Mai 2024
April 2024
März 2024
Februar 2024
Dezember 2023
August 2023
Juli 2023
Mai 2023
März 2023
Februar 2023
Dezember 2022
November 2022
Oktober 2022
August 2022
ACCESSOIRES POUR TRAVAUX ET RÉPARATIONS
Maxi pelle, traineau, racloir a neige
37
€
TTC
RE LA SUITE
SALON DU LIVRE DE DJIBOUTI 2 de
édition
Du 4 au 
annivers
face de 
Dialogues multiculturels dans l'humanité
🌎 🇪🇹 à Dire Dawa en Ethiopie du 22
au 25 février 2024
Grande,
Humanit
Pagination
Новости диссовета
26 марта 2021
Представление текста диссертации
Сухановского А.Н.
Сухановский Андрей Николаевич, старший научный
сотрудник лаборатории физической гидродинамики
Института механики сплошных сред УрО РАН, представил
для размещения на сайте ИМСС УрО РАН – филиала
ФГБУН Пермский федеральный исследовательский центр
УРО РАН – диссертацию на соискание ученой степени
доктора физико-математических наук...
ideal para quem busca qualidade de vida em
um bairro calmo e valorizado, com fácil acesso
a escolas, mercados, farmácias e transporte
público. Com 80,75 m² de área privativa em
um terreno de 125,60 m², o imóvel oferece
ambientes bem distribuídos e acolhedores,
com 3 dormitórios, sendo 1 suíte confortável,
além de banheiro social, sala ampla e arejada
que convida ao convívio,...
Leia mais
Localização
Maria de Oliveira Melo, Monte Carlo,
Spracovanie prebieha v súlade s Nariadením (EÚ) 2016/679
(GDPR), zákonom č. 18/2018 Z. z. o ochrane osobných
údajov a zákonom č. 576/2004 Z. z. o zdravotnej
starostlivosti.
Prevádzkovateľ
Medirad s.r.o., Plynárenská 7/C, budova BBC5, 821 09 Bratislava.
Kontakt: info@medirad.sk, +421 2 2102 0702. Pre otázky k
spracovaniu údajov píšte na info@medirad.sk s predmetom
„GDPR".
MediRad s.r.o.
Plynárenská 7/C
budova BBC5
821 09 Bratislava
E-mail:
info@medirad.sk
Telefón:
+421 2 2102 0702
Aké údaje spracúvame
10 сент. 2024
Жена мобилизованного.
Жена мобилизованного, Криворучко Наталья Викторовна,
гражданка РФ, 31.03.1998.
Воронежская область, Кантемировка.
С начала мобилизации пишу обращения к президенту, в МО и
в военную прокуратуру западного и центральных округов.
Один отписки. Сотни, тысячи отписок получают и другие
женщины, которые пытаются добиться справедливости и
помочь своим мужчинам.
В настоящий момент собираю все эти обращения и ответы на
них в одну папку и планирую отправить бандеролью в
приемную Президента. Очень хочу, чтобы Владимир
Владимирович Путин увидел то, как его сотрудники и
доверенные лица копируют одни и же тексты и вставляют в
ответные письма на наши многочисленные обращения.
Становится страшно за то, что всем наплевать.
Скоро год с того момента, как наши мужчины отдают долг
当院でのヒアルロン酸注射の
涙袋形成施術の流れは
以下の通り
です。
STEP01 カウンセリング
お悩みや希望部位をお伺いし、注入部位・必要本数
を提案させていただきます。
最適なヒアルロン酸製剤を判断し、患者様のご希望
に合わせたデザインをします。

WHAT THE TASK REQUIRES:
Copy each line above containing the string "обращения".

TASK ANSWER:
С начала мобилизации пишу обращения к президенту, в МО и
В настоящий момент собираю все эти обращения и ответы на
ответные письма на наши многочисленные обращения.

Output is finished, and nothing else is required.